Currently, Tencent and Alibaba are approaching this stage with vastly different strategies.
Tencent's Yuanbao exists more as a component embedded within multiple atomic functions like WeChat Search, Input Method, and Tencent Docs. In February this year, Yuanbao briefly appeared in WeChat's Nine-Grid entrance but did not form a complete closed loop by linking with services like JD.com, Meituan, or Pinduoduo.
However, to this day, Yuanbao still lacks the kind of integration seen in Alibaba's QianWen. Tencent's approach remains centered on “embedding AI capabilities” without reshaping interfaces, which may align more with Zhang Xiaolong's atomic theory. In contrast, Alibaba's QianWen resembles a super app for the AI era, built by integrating ecological business capabilities.
In consumption, travel, government services, and other scenarios, QianWen does not embed itself into a single link (link in the chain) but rather dominates the entire user dialogue flow. Service interfaces like Taobao, Deals, Amap, Fliggy, and Alipay, originally independent, have been reorganized by QianWen into a unified agent operating system with consistent service logic.
Notably, this product form may be related to Alibaba's organizational restructuring over the past year. In 2025, Alibaba reorganized its consumer business, integrating services like Fliggy and Ele.me into Taobao to strengthen its positioning as a comprehensive consumption platform. QianWen, built upon this integration, has achieved a reorganization of interaction structures and business logic through AI interaction modes.

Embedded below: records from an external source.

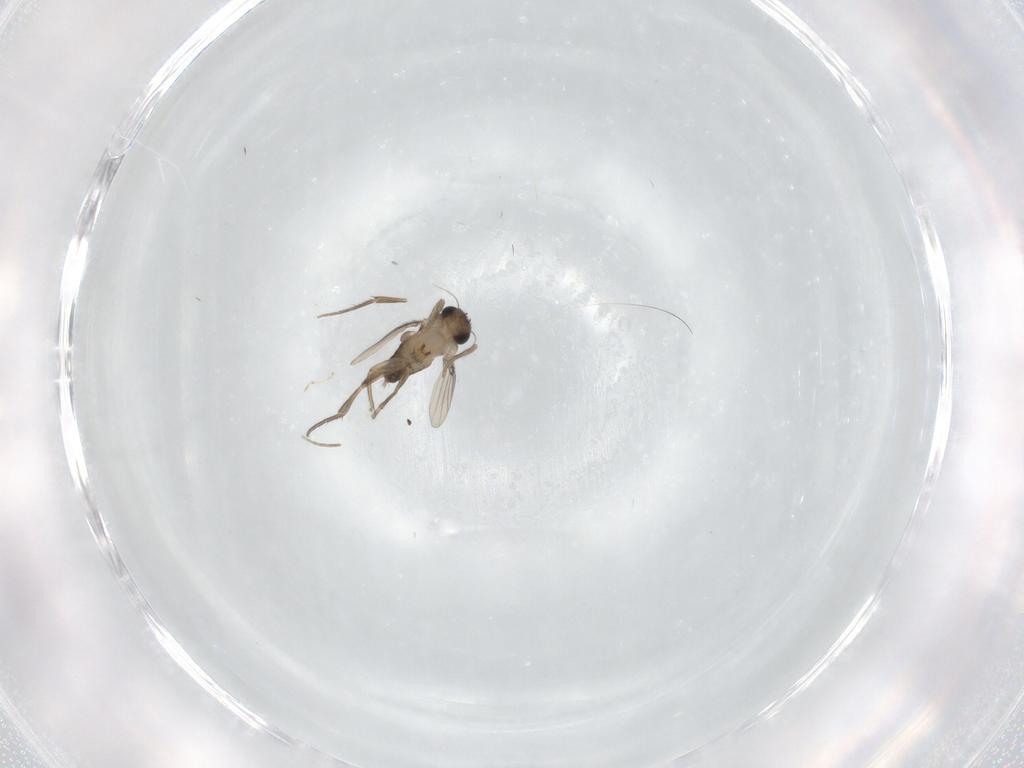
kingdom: Animalia
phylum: Arthropoda
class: Insecta
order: Diptera
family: Phoridae
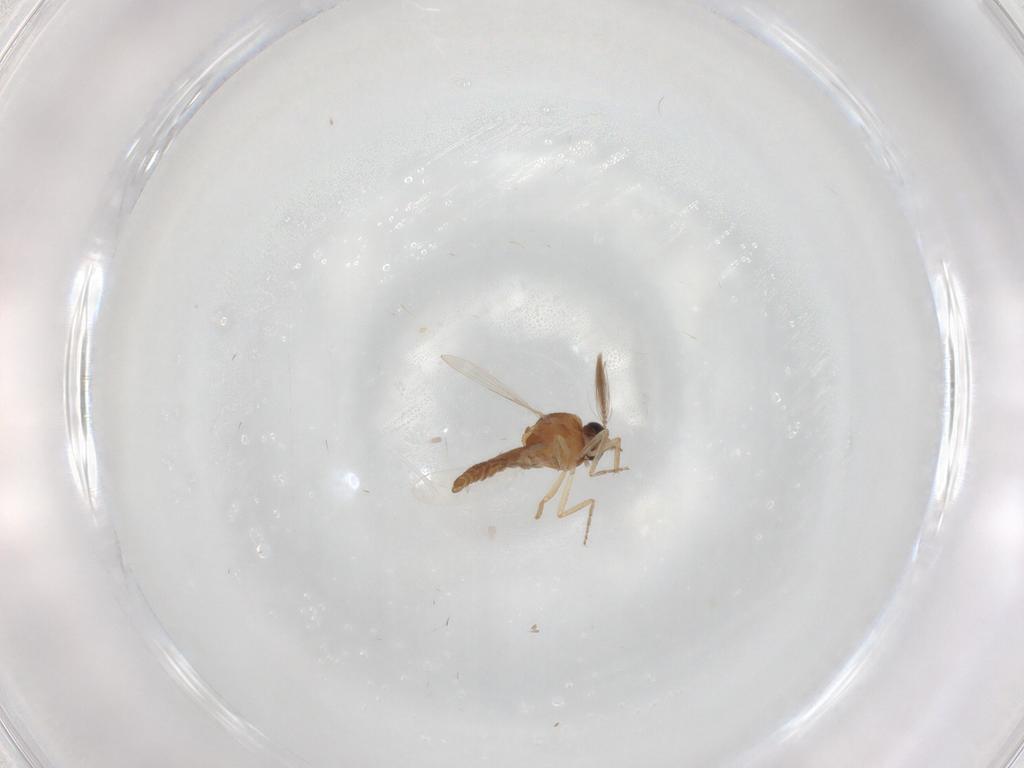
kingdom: Animalia
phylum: Arthropoda
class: Insecta
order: Diptera
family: Ceratopogonidae
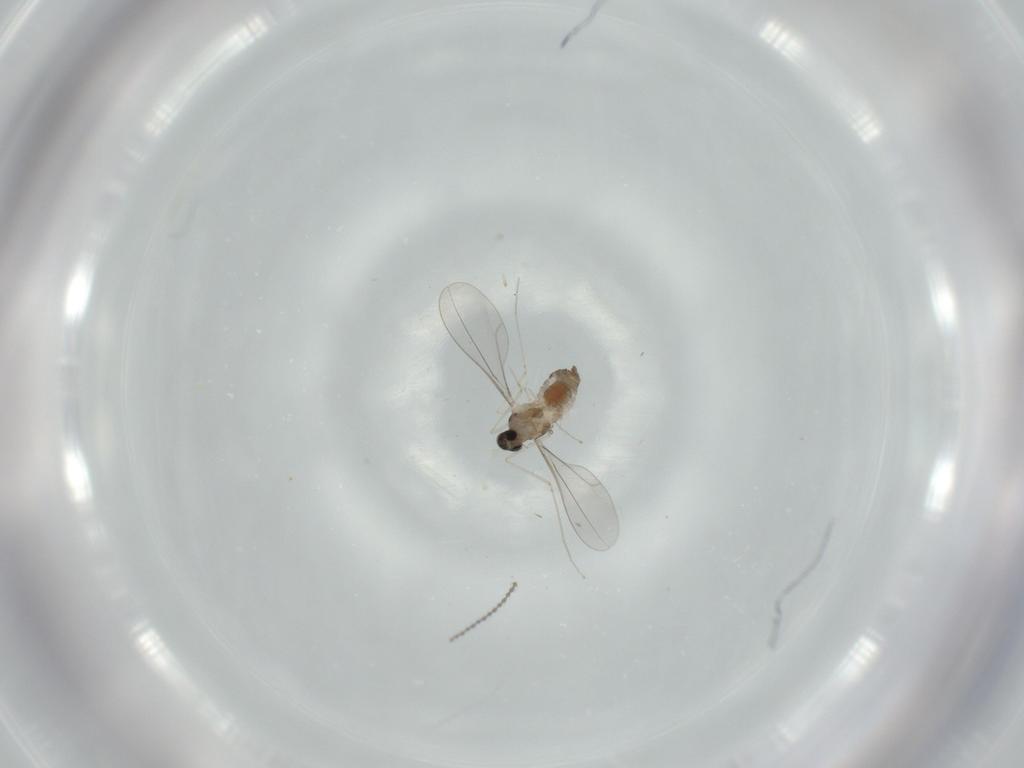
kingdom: Animalia
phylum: Arthropoda
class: Insecta
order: Diptera
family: Cecidomyiidae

Tencent has chosen conservative integration, while Alibaba bets on aggressive reshaping. These two paths continue the product DNA divergence between the two companies during the mobile internet era. Within less than two months of launch, QianWen's monthly active users on the consumer side have surpassed 100 million.
Looking back at 2025, the major players in China's AI market primarily made noise around ByteDance's Doubao with two standout moments: once when the Doubao phone reimagined AI hardware and once when Doubao appeared on the Spring Festival Gala, pushing a product with over 100 million daily active users into the spotlight.
Although ByteDance does not hold an absolute leading rank on model benchmarks, it is indeed the first vendor to outline the contours of a To C super app.
Now, Alibaba's QianWen has fired the first shot of 2026. However, after this shot rings out, who will be the first to get hit?